The JVM will also maintain references to FDs for files and (mainly) sockets that have been closed until a GC cleans them up. This condition is referred to as a soft FD leak. It results in a saw-tooth pattern in the VMStats.
gfsh
The gfsh
show metrics command can be used to show the FD limit (fileDescriptorLimit) and number of open FDs (totalFileDescriptorOpen) of a member.

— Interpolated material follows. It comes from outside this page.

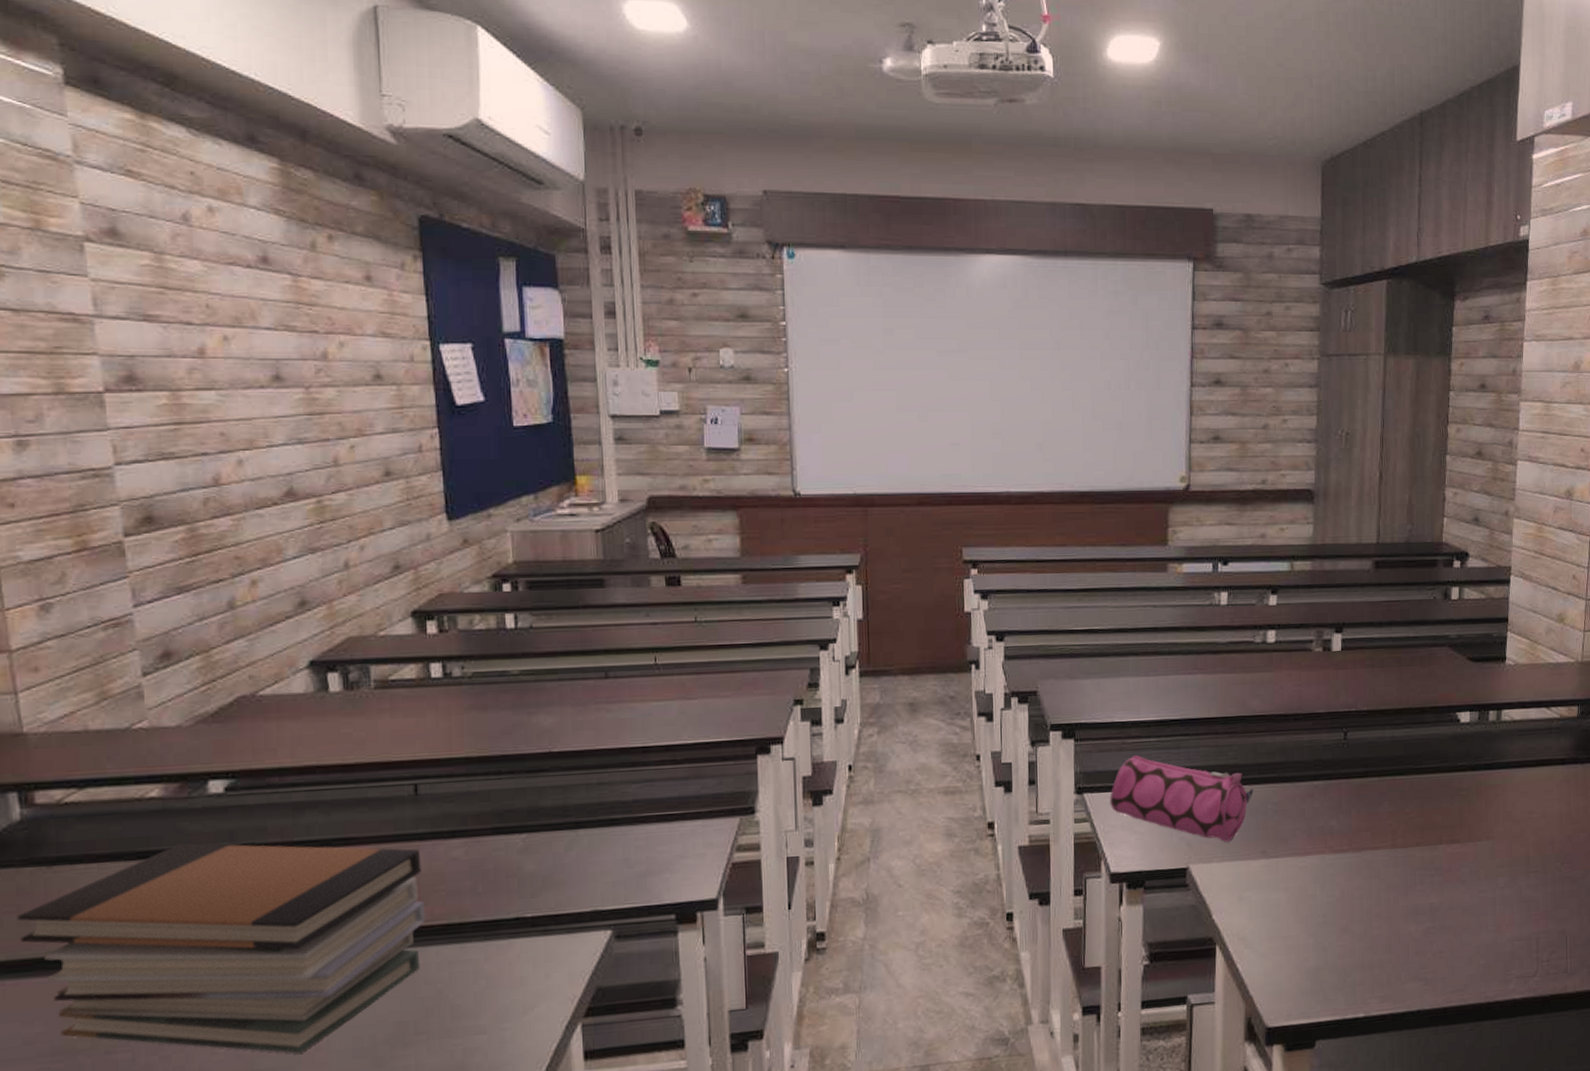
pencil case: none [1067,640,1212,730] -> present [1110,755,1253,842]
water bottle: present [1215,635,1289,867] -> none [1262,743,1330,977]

An example is:
show metrics --member=server1 --categories=jvm Member Metrics Category | Metric | Value -------- | ----------------------- | ----- jvm | jvmThreads | 82 | fileDescriptorLimit | 81920 | totalFileDescriptorOpen | 75
Action
There are several actions that can help prevent FD issues, including:
- Increase the open files limit. Check your operating system for specifics on how to do this.
- Change the Geode settings that control the life of connected sockets. For additional details, see Managing Open File Descriptors on GemFire Data Node Hosts.